DC population hits 700,000

Ethan Leifman

13 years ago, DC was a very different city. Crime was higher, the city’s high schools were not meeting Common Core standards, many areas had not been hyper-gentrified, and the city’s population was abysmally low, at only 567,000 people. Today, DC has become a wealthier economic boomtown, whose population, according to estimates by the city government, just hit 700,000. Ranked 21st in America’s 40 largest cities,  DC’s population grew 13.20% between the 2010 census and the 2016 estimate, an level of change surpassed only by Austin, Fort Worth, Charlotte, Seattle, and Denver. Due to the much smaller growth rate of El Paso, Texas within the same time period, it is likely that DC is now among the 20 largest cities in the nation.
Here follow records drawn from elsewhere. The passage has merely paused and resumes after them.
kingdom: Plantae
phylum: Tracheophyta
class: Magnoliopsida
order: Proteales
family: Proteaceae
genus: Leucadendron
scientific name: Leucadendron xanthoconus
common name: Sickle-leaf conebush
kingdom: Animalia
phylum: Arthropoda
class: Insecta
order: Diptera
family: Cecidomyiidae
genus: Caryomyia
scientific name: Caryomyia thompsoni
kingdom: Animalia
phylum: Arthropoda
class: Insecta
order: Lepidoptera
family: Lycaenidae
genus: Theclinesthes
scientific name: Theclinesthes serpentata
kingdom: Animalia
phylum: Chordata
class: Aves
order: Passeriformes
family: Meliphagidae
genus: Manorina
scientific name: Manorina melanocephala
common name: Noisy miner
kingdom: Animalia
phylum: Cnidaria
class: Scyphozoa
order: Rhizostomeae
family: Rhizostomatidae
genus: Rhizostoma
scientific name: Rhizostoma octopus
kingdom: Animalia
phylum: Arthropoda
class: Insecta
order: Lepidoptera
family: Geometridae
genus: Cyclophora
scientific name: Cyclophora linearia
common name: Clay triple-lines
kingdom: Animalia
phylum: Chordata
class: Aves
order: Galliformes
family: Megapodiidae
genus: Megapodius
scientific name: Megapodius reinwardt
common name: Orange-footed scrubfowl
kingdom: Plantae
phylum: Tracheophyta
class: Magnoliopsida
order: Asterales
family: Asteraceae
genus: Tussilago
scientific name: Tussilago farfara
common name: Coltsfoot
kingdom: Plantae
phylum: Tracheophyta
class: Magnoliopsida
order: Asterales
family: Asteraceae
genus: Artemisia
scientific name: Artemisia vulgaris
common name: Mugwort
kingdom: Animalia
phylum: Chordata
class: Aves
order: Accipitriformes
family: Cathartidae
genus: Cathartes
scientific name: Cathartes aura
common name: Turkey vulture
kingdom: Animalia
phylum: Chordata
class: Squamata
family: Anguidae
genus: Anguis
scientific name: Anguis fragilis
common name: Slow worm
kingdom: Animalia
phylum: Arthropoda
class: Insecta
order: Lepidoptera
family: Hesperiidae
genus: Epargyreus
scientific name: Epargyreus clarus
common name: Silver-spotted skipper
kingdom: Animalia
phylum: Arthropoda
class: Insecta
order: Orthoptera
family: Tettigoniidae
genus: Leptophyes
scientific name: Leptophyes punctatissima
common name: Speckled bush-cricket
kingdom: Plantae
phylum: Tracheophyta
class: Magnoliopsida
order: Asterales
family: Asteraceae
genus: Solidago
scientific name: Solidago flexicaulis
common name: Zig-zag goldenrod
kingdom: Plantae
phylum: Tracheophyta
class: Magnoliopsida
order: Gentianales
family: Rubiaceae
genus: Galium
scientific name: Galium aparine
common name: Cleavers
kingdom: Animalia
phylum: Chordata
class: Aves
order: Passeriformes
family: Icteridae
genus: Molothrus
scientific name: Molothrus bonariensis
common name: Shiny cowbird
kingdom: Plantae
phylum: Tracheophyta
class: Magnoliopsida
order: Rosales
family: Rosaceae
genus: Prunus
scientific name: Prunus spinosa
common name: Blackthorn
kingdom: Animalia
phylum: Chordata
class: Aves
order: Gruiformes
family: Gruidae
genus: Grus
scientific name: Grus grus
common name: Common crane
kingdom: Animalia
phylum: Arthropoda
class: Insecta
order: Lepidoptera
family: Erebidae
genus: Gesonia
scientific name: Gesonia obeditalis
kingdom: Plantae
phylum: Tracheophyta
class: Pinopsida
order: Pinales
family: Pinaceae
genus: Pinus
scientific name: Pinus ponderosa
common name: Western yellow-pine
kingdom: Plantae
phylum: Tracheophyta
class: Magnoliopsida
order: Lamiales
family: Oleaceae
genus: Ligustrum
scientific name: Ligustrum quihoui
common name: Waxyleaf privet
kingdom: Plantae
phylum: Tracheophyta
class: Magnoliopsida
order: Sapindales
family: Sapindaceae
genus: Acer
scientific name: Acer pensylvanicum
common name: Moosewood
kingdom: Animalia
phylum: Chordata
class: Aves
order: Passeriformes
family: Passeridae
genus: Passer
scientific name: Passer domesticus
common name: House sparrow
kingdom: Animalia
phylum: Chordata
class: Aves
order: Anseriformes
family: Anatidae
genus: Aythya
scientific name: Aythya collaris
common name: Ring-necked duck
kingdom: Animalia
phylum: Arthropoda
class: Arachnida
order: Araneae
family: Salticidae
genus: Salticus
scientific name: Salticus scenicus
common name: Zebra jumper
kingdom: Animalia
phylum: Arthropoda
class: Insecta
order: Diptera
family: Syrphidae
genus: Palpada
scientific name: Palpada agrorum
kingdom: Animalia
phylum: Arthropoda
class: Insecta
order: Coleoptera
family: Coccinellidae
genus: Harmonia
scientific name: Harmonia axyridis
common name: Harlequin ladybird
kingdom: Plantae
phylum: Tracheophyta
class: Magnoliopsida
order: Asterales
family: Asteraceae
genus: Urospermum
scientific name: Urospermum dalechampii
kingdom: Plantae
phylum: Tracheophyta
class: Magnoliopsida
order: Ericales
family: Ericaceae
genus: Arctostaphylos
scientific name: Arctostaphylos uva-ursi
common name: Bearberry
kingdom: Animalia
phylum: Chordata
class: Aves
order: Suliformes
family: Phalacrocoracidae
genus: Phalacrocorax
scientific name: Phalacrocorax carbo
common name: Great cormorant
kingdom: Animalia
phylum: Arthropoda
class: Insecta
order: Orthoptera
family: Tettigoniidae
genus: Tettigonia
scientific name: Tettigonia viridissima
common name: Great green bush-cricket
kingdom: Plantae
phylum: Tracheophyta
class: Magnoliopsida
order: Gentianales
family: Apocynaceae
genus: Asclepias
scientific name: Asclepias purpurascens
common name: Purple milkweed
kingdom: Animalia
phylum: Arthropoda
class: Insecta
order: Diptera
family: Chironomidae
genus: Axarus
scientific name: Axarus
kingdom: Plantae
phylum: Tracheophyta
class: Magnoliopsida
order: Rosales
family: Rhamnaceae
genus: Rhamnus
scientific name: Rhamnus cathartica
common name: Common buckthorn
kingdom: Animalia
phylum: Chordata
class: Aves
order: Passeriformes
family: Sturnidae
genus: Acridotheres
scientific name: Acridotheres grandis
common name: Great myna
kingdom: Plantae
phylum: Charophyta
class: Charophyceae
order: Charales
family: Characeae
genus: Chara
Interestingly enough, the new estimated population is still notably smaller than the city’s all time high of 900,000 in 1943, spurred by military officials and personnel moving into the city’s apartments and boarding houses during the heat of World War 2. However, this does not mean the new statistic was not a cause to celebrate. At MedStar Washington Hospital Center, Mayor Muriel Bowser presented two families of newborns with DC themed baby clothes and accessories. The newborns also received full, four-year University of the District of Columbia Partnership scholarships. Also not to be understated is the growth of the Washington metropolitan area, now ranked the sixth largest in the nation with over 6 million people. When placed in a combined statistical area with Baltimore, the region’s population grows to over 9.5 million, the fourth largest combined statistical area in the nation, only behind New York, Los Angeles, and Chicago. With a population growth rate that shows no signs of stopping and a booming economy, DC is positioning itself to be an urban leader of the 21st century. Small businesses are opening up, many new apartment towers are built every year, and the city is constantly luring major employers (including possibly Amazon) to facilitate its growth and diversify its economy. The city’s schools, though mired in controversy, are still in their best shape yet, and the city is opening up new homeless shelters and affordable housing as well. This new population statistic is likely just the newest indicator that DC, in the words of Mayor Bowser, is a “city on the rise.”